Au total, vingt-huit personnes dont les magistrats militaires, magistrats civils, commissaires de police et officiers de police judiciaire participent à cette formation de trois jours qui a débuté mercredi 27 décembre. Des acteurs judiciaires venus de Beni, Butembo et Oicha. Une région du pays qui fait face depuis quelques années à des actes de terrorisme.
Comprendre la complexité du problème.
« Nous travaillons quotidiennement sur des affaires liées au terrorisme », confirme Gustave Mayila, premier substitut du procureur de la République près le parquet de grande instance de Beni.

Ce procureur était déjà en fonction quand Beni a fait face à des attentats aux engins explosifs improvisés : le 25 décembre 2021 dans la ville de Beni, le 15 janvier 2023 à Kasindi et le 4 février 2023 à Oicha où l’engin explosif n’avait pas explosé.
Gustave Mayila estime que la question du terrorisme est complexe. Sa lutte oblige les acteurs judiciaires à détenir le maximum d’informations et de techniques qui peuvent les aider à bien appréhender chaque affaire portée devant la justice.
« Le blanchiment des capitaux et le financement du terrorisme est un sujet d’actualité. […] Les acteurs de la justice doivent donc comprendre comment ce milieu fonctionne pour traiter ces affaires avec tout le sérieux et le professionnalisme qu’elles méritent », explique le procureur.

La Cellule d’appui aux poursuites note que les attentats perpétrés récemment à Beni révèlent l’existence d’un réseau de financement du terrorisme.

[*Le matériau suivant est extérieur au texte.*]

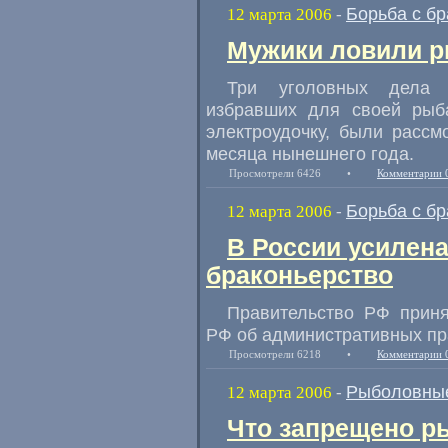
Борьба с б
12 марта 2006
-
Мужики ловили р
Три уголовных дела в
избравших для своей рыб
электроудочку, были рассм
месяца нынешнего года.
Просмотрели 6426
•
Комментарии 
Борьба с б
12 марта 2006
-
В России усилена
браконьерство
Правительство РФ приня
РФ об административных п
Просмотрели 6218
•
Комментарии 
Рыболовные
12 марта 2006
-
Что запрещено р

« Cette configuration criminelle rend les enquêtes plus complexes et difficiles, et nécessite de la part des enquêteurs et magistrats la maîtrise des nouvelles méthodes et techniques d’investigations et des outils d’approche adaptés pour mieux cerner et traiter ces phénomènes criminels particuliers », lit-on dans un document de cette unité du bureau de la MONUSCO à Beni.
Pendant trois jours, des formateurs venus du milieu de renseignements militaires, du service antimines des Nations unies (UNMAS), du Bureau conjoint des Nations Unies aux droits de l’homme (BCNUDH) et de la police de la MONUSCO (UNPOL) vont s’atteler sur plusieurs matières, en rapport avec la justice.